YOUR OBJECTIVE:
Please pull out every taxonomy line from the data below and reproduce each one word for word, keeping the original order.

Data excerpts

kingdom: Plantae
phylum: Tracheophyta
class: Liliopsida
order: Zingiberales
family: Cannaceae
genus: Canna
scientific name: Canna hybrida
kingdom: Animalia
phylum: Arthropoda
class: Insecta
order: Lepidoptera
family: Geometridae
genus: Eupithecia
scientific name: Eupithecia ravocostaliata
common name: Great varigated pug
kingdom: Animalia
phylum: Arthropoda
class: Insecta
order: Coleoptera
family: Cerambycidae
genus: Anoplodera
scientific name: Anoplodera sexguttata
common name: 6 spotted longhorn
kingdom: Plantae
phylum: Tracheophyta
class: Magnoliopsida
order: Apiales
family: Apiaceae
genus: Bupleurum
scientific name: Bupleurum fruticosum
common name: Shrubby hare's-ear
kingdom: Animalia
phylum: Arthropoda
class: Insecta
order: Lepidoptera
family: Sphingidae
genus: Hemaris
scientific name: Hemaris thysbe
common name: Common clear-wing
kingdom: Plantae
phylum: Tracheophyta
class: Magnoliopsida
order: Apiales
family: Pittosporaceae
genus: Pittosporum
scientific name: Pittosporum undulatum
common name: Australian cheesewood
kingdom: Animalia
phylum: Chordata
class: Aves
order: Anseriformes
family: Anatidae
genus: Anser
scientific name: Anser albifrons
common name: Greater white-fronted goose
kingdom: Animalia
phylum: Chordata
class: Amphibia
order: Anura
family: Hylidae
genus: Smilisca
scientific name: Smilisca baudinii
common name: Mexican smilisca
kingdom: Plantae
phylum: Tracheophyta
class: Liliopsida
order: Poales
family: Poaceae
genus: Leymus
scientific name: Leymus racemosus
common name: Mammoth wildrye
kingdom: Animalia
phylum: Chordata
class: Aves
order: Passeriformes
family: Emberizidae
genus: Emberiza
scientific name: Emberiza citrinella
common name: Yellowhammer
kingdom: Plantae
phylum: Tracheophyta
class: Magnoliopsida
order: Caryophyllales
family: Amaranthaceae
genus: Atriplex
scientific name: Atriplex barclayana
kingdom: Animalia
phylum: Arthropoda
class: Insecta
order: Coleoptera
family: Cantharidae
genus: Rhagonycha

RESULT:
kingdom: Plantae
phylum: Tracheophyta
class: Liliopsida
order: Zingiberales
family: Cannaceae
genus: Canna
scientific name: Canna hybrida
kingdom: Animalia
phylum: Arthropoda
class: Insecta
order: Lepidoptera
family: Geometridae
genus: Eupithecia
scientific name: Eupithecia ravocostaliata
common name: Great varigated pug
kingdom: Animalia
phylum: Arthropoda
class: Insecta
order: Coleoptera
family: Cerambycidae
genus: Anoplodera
scientific name: Anoplodera sexguttata
common name: 6 spotted longhorn
kingdom: Plantae
phylum: Tracheophyta
class: Magnoliopsida
order: Apiales
family: Apiaceae
genus: Bupleurum
scientific name: Bupleurum fruticosum
common name: Shrubby hare's-ear
kingdom: Animalia
phylum: Arthropoda
class: Insecta
order: Lepidoptera
family: Sphingidae
genus: Hemaris
scientific name: Hemaris thysbe
common name: Common clear-wing
kingdom: Plantae
phylum: Tracheophyta
class: Magnoliopsida
order: Apiales
family: Pittosporaceae
genus: Pittosporum
scientific name: Pittosporum undulatum
common name: Australian cheesewood
kingdom: Animalia
phylum: Chordata
class: Aves
order: Anseriformes
family: Anatidae
genus: Anser
scientific name: Anser albifrons
common name: Greater white-fronted goose
kingdom: Animalia
phylum: Chordata
class: Amphibia
order: Anura
family: Hylidae
genus: Smilisca
scientific name: Smilisca baudinii
common name: Mexican smilisca
kingdom: Plantae
phylum: Tracheophyta
class: Liliopsida
order: Poales
family: Poaceae
genus: Leymus
scientific name: Leymus racemosus
common name: Mammoth wildrye
kingdom: Animalia
phylum: Chordata
class: Aves
order: Passeriformes
family: Emberizidae
genus: Emberiza
scientific name: Emberiza citrinella
common name: Yellowhammer
kingdom: Plantae
phylum: Tracheophyta
class: Magnoliopsida
order: Caryophyllales
family: Amaranthaceae
genus: Atriplex
scientific name: Atriplex barclayana
kingdom: Animalia
phylum: Arthropoda
class: Insecta
order: Coleoptera
family: Cantharidae
genus: Rhagonycha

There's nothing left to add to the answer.